Portrait de Joseph Proudhon en 1853, par Gustave Courbet (1865, musée du Petit Palais, Paris)

L’année de sa mort, le peintre Gustave Courbet, qui fut son ami, réalise à partir de photos anciennes le portrait posthume ci-dessus, qui représente Joseph Proudhon en 1853, dans la pose très symbolique de l’ancien ouvrier typographe en blouse, dans une attitude pensive, entouré d’écrits et la plume à portée de la main, en compagnie de ses chères filles. Cet autodidacte n’a cessé en effet d’observer, de s’interroger et d’écrire...

Son oeuvre considérable fait de lui l’un des maîtres à penser de l’anarchisme, de l’autogestion, de la dialectique révolutionnaire et du fédéralisme. Son idéalisme inspirera également Jaurès et les socialistes français de même que les anarchistes russes, tel Bakounine, et même les promoteurs du fédéralisme européen...

La face noire de Proudhon

Soulignons que le révolutionnaire Proudhon n’a pas poussé l’audace jusqu’à prôner l’émancipation des femmes et la libération sexuelle. En conformité avec les préjugés de son temps, il a écrit des propos ineptes sur l’infériorité présumée des femmes, au mental comme au physique !

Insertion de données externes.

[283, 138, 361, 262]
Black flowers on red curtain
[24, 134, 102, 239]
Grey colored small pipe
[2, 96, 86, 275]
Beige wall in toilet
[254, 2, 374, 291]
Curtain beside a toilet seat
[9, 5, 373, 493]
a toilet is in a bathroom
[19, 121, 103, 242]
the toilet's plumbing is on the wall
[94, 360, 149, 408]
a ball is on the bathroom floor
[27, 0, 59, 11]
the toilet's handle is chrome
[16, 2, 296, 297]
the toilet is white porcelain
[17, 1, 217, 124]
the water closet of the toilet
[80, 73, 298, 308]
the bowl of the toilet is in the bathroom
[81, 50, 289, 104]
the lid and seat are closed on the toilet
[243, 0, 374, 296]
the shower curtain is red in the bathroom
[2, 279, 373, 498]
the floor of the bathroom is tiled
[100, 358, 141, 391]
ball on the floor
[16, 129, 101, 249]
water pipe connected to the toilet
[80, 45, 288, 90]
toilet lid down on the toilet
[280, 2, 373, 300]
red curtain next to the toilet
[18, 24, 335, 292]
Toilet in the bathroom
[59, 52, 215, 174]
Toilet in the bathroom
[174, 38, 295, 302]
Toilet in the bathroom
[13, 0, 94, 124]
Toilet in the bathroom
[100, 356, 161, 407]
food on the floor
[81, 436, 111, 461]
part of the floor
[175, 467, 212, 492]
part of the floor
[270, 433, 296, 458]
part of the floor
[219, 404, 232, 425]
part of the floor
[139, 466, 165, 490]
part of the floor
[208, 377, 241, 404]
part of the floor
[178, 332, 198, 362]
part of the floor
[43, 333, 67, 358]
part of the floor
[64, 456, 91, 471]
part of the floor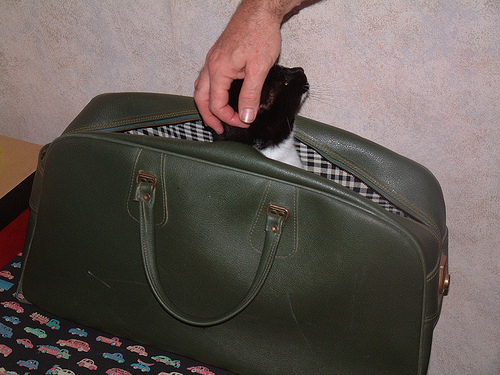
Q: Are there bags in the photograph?
A: Yes, there is a bag.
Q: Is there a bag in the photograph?
A: Yes, there is a bag.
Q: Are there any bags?
A: Yes, there is a bag.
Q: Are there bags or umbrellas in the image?
A: Yes, there is a bag.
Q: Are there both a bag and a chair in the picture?
A: No, there is a bag but no chairs.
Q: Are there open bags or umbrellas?
A: Yes, there is an open bag.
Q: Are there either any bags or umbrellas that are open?
A: Yes, the bag is open.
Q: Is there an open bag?
A: Yes, there is an open bag.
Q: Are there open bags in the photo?
A: Yes, there is an open bag.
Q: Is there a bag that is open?
A: Yes, there is a bag that is open.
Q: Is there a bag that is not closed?
A: Yes, there is a open bag.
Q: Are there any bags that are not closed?
A: Yes, there is a open bag.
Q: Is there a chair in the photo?
A: No, there are no chairs.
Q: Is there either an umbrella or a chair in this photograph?
A: No, there are no chairs or umbrellas.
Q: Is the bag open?
A: Yes, the bag is open.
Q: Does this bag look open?
A: Yes, the bag is open.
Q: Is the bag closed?
A: No, the bag is open.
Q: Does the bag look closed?
A: No, the bag is open.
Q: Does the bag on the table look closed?
A: No, the bag is open.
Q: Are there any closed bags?
A: No, there is a bag but it is open.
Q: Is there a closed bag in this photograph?
A: No, there is a bag but it is open.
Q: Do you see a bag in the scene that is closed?
A: No, there is a bag but it is open.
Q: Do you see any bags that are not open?
A: No, there is a bag but it is open.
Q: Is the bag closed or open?
A: The bag is open.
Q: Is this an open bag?
A: Yes, this is an open bag.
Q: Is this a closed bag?
A: No, this is an open bag.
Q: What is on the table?
A: The bag is on the table.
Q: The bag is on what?
A: The bag is on the table.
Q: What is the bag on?
A: The bag is on the table.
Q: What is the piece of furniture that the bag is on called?
A: The piece of furniture is a table.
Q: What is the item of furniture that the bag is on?
A: The piece of furniture is a table.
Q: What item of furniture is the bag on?
A: The bag is on the table.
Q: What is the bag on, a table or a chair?
A: The bag is on a table.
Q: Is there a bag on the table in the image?
A: Yes, there is a bag on the table.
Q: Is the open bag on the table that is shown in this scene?
A: Yes, the bag is on the table.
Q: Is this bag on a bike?
A: No, the bag is on the table.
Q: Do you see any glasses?
A: No, there are no glasses.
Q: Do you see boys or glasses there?
A: No, there are no glasses or boys.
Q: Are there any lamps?
A: No, there are no lamps.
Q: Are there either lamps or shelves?
A: No, there are no lamps or shelves.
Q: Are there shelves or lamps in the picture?
A: No, there are no lamps or shelves.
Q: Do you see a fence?
A: No, there are no fences.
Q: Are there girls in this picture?
A: No, there are no girls.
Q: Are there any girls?
A: No, there are no girls.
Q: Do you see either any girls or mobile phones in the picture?
A: No, there are no girls or mobile phones.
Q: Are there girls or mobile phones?
A: No, there are no girls or mobile phones.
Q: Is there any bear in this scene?
A: No, there are no bears.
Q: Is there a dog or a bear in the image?
A: No, there are no bears or dogs.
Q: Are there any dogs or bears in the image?
A: No, there are no bears or dogs.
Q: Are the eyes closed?
A: Yes, the eyes are closed.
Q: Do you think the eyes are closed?
A: Yes, the eyes are closed.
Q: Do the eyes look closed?
A: Yes, the eyes are closed.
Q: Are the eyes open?
A: No, the eyes are closed.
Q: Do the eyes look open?
A: No, the eyes are closed.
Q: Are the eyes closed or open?
A: The eyes are closed.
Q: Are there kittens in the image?
A: Yes, there is a kitten.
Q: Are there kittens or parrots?
A: Yes, there is a kitten.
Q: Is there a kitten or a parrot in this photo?
A: Yes, there is a kitten.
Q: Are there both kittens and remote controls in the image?
A: No, there is a kitten but no remote controls.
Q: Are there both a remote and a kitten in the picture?
A: No, there is a kitten but no remote controls.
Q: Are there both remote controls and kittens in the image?
A: No, there is a kitten but no remote controls.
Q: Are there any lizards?
A: No, there are no lizards.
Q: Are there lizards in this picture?
A: No, there are no lizards.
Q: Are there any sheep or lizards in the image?
A: No, there are no lizards or sheep.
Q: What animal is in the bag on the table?
A: The kitten is in the bag.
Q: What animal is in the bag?
A: The kitten is in the bag.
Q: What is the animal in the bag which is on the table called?
A: The animal is a kitten.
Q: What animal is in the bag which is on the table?
A: The animal is a kitten.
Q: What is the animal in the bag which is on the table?
A: The animal is a kitten.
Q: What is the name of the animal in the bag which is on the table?
A: The animal is a kitten.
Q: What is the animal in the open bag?
A: The animal is a kitten.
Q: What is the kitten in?
A: The kitten is in the bag.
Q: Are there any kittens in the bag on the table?
A: Yes, there is a kitten in the bag.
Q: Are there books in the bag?
A: No, there is a kitten in the bag.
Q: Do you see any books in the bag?
A: No, there is a kitten in the bag.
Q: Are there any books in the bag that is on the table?
A: No, there is a kitten in the bag.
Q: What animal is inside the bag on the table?
A: The kitten is inside the bag.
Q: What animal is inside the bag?
A: The kitten is inside the bag.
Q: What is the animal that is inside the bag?
A: The animal is a kitten.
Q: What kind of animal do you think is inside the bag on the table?
A: The animal is a kitten.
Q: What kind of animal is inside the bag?
A: The animal is a kitten.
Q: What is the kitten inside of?
A: The kitten is inside the bag.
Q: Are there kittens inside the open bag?
A: Yes, there is a kitten inside the bag.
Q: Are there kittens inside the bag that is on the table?
A: Yes, there is a kitten inside the bag.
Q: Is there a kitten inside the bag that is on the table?
A: Yes, there is a kitten inside the bag.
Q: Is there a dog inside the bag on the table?
A: No, there is a kitten inside the bag.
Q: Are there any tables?
A: Yes, there is a table.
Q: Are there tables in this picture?
A: Yes, there is a table.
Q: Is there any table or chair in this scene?
A: Yes, there is a table.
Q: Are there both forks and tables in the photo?
A: No, there is a table but no forks.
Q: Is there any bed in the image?
A: No, there are no beds.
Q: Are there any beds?
A: No, there are no beds.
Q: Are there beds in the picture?
A: No, there are no beds.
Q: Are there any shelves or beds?
A: No, there are no beds or shelves.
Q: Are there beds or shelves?
A: No, there are no beds or shelves.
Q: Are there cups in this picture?
A: No, there are no cups.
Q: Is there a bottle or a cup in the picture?
A: No, there are no cups or bottles.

Plus gravement, si l’on peut dire, il a exprimé dès 1847 un antisémitisme violent, inspiré moins par des préjugés religieux que par des préjugés sociaux (confusion entre le Juif et le banquier ou l’oppresseur capitaliste). Il se range à ce titre parmi les précurseurs de l’« antisémitisme de gauche ».

Ainsi peut-on lire dans ses Carnets : « Juifs. Faire un article contre cette race, qui envenime tout, en se fourrant partout, sans jamais se fondre avec aucun peuple. Demander son expulsion de France, à l’exception des individus mariés avec des françaises ; abolir les synagogues, ne les admettre à aucun emploi, poursuivre enfin l’abolition de ce culte. Ce n’est pas pour rien que les chrétiens les ont appelés déicides. Le juif est l’ennemi du genre humain. Il faut renvoyer cette race en Asie, ou l’exterminer... Par le fer ou par le feu, ou par l’expulsion, il faut que le juif disparaisse... Tolérer les vieillards qui n’engendrent plus. Travail à faire. Ce que les peuples du Moyen Âge haïssaient d’instinct, je le hais avec réflexion et irrévocablement. La haine du juif comme de l’Anglais doit être notre premier article de foi politique » (26 décembre 1847).